O Coritiba enfrenta o Arapongas hoje, às 17 horas, no Couto Pereira, com uma arma que parece incansável: o zagueiro Emerson. Após ser o atleta que mais jogou no ano passado, estando em campo em 64 das 72 partidas do Coxa, o defensor é um dos cinco jogadores alviverdes que atuou durante todo o tempo das primeiras quatro rodadas do Estadual, não entrando no rodízio pregado pelo técnico Marcelo Oliveira neste início de ano.
"Cansar, a gente cansa. Mas o meu objetivo é sempre estar dentro de campo, fazendo o meu melhor, independentemente da dor e do cansaço. Este ano vai ser da mesma maneira", garante Emerson. "Eu não quero rodízio.
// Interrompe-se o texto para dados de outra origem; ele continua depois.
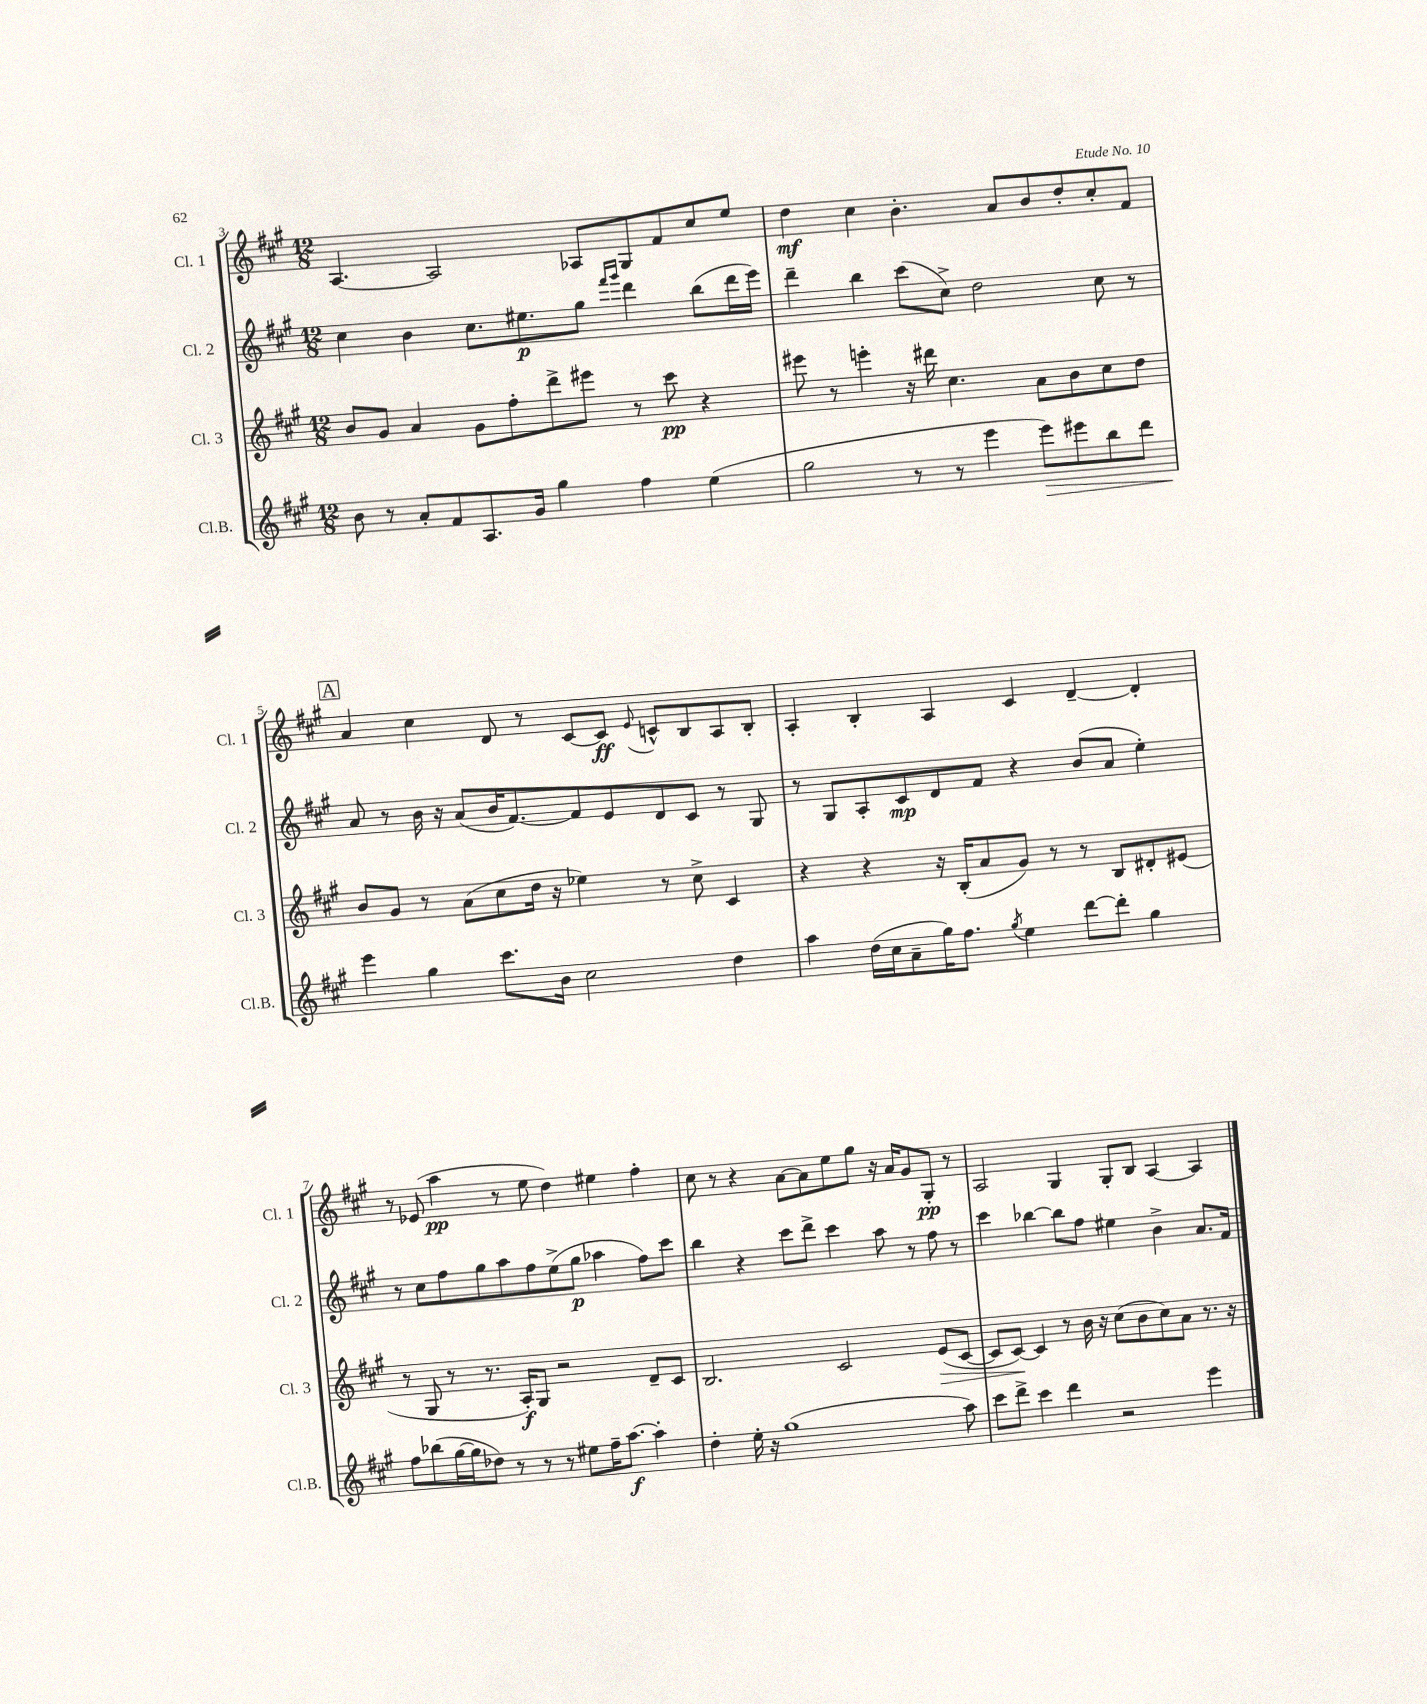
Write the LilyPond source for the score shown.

<<
\new StaffGroup <<
\new Staff = "s0" \with { instrumentName = "Cl. 1" shortInstrumentName = "Cl. 1" } {
    \clef treble \key a \major \numericTimeSignature \time 12/8
    \autoBeamOff a4.~ a2 aes8[ gis8 fis'8 cis''8 e''8] |
    d''4\mf cis''4 b'4.-. a'8[ b'8 d''8-. cis''8-. fis'8] |
    \mark \markup { \box "A" } a'4 cis''4 d'8 r8 cis'8[~ cis'8]\ff \appoggiatura { e'8 } c'8[-^ b8 a8 b8]-. |
    a4-. b4-. a4 cis'4 d'4~-- d'4-. |
    r8 ees'8( a''4\pp r8 e''8 d''4) eis''4 fis''4-. |
    cis''8 r8 r4 a'8[~ a'8 e''8 gis''8] r16 a'16[ gis'8 gis8]-.\pp r8 |
    a2 gis4 gis8[-. b8] a4~ a4 \bar "|." |
}
\new Staff = "s1" \with { instrumentName = "Cl. 2" shortInstrumentName = "Cl. 2" } {
    \clef treble \key a \major \numericTimeSignature \time 12/8
    \autoBeamOff cis''4 b'4 cis''8.[ eis''8.\p gis''8] \grace { fis'''16[ gis'''16] } d'''4 b''8[( d'''16 e'''16]) |
    d'''4-- b''4 cis'''8[( cis''8]->) d''2 cis''8 r8 |
    \mark \markup { \box "A" } a'8 r8 b'16 r16 a'8[( b'16 fis'8.~) fis'8 e'8 d'8 cis'8] r8 gis8 |
    r8 gis8[ a8-. cis'8\mp d'8 fis'8] r4 b'8[( a'8] e''4-.) |
    r8 cis''8[ fis''8 gis''8 a''8 fis''8 e''8->( gis''8]\p aes''4 fis''8[) cis'''8] |
    b''4 r4 cis'''8[ d'''8]-> cis'''4 a''8 r8 fis''8 r8 |
    cis'''4 bes''4~ bes''8[ fis''8] eis''4 b'4-> a'8.[ fis'16] \bar "|." |
}
\new Staff = "s2" \with { instrumentName = "Cl. 3" shortInstrumentName = "Cl. 3" } {
    \clef treble \key a \major \numericTimeSignature \time 12/8
    \autoBeamOff b'8[ gis'8] a'4 gis'8[ fis''8-. d'''8-> eis'''8] r8 cis'''8\pp r4 |
    eis'''8 r8 e'''4-. r16 dis'''16 cis''4. a'8[ b'8 cis''8 d''8] |
    \mark \markup { \box "A" } b'8[ gis'8] r8 a'8[( cis''8 d''16] r16 ees''4) r8 cis''8-> cis'4 |
    r4 r4 r16 b16[-.( a'8 gis'8]) r8 r8 b8[ dis'8-. eis'8]( |
    r8 gis8 r8 r8. a16[-.\f) gis8] r2 d'8[-- cis'8] |
    b2. cis'2 e'8[\>( cis'8]~ |
    cis'8[ cis'8]~\!) cis'4 r8 b'16 r16 cis''8[( b'8 cis''8) a'8] r8. r16 \bar "|." |
}
\new Staff = "s3" \with { instrumentName = "Cl.B." shortInstrumentName = "Cl.B." } {
    \clef treble \key a \major \numericTimeSignature \time 12/8
    \autoBeamOff b'8 r8 a'8[-. fis'8 a8. gis'16] gis''4 fis''4 e''4( |
    gis''2 r8 r8 e'''4 e'''8[\>) eis'''8 b''8 d'''8] |
    \mark \markup { \box "A" } e'''4\! gis''4 cis'''8.[ b'16] cis''2 d''4 |
    a''4 d''16[( cis''16 a'8-- gis''16) fis''8.] \acciaccatura { gis''8 } e''4 d'''8[~ d'''8]-. gis''4 |
    fis''8[ bes''8( gis''16~ gis''16 des''8]) r8 r8 r8 eis''8[ fis''16-- a''8.]~\f a''4-. |
    d''4-. e''16-. r16 gis''1( a''8) |
    cis'''8[ d'''8]-> cis'''4 d'''4 r2 e'''4 \bar "|." |
}
>>
>>
\layout { \context { \Score currentBarNumber = #3 } }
Em 2011 não teve isso. Eles [comissão técnica] têm certo cuidado com alguns jogadores, o que acho certo. Comigo, não. Se eu chegar muito cansado, vendo que vai atrapalhar o grupo, eu peço [para sair]. Mas a princípio não", completa.
Na véspera do confronto com o Arapongas, o zagueiro mostrou que também é difícil de bater fora das quatro linhas. Sob um sol do meio-dia, no meio do calçadão da XV de Novembro, o atleta distribuiu sorrisos e autógrafos por uma hora enquanto tirava fotos com os torcedores na parte curitibana do lançamento da nova camisa alviverde (veja mais sobre o evento oficial, no Rio de Janeiro, na matéria ao lado).
Mas é o esforço em campo que faz o técnico Marcelo Oliveira acreditar que nesta temporada Emerson deve ser novamente o que mais jogará pelo Coxa. "Tende a ser, porque é um jogador que machuca pouco, trabalha forte e é muito regular", diz o treinador, lembrando também que o defensor não precisa ser substituído, pois é equilibrado e não se expõe tanto durante as partidas. "Ele é senhor da posição, com qualidade comprovada", resume o comandante da equipe.
Em relação ao rodízio dos outros atletas, o treinador voltou a reclamar do calendário brasileiro. "Nós tivemos quatro jogos em uma semana e meia. Daqui a pouco, serão dez em um mês. É muito", protesta Oliveira. "Talvez o Brasil seja o único país no mundo que você usa o jogo pela importância dos três pontos e como um treinamento também para recondicionamento físico", completa.
Quanto aos "intocáveis", além de Emerson, o goleiro Vanderlei, o lateral-esquerdo Lucas Mendes, o volante Willian e o meia-atacante Rafinha também atuaram os 373 minutos que o Verdão já esteve em campo em 2012. "Na defesa não se mexe muito, é uma estrutura que precisa estar firme para não levar gols e a partir dali movimentar mais do meio para frente. Até porque o desgaste de um defensor quase sempre é menor do que o de um meia ou de um atacante. E o Rafinha é um jogador que não sente tanto os jogos, corre, marca. É fundamental no processo", explicou Marcelo Oliveira.
Para o confronto de hoje, na estreia do novo uniforme, o treinador poupará o meia Davi e promoverá a volta de Lincoln. Renan Oliveira, Geraldo e Everton Ribeiro brigam por uma posição. Com 37 jogos de invencibilidade no Estadual e 100% de aproveitamento neste ano, o Coritiba espera recuperar no Couto Pereira o primeiro lugar perdido no saldo de gols para o Cianorte, que enfrenta amanhã o Atlético. "O pensamento é dormir na liderança no sábado [hoje]", resume Willian, um dos incansáveis coxas-brancas.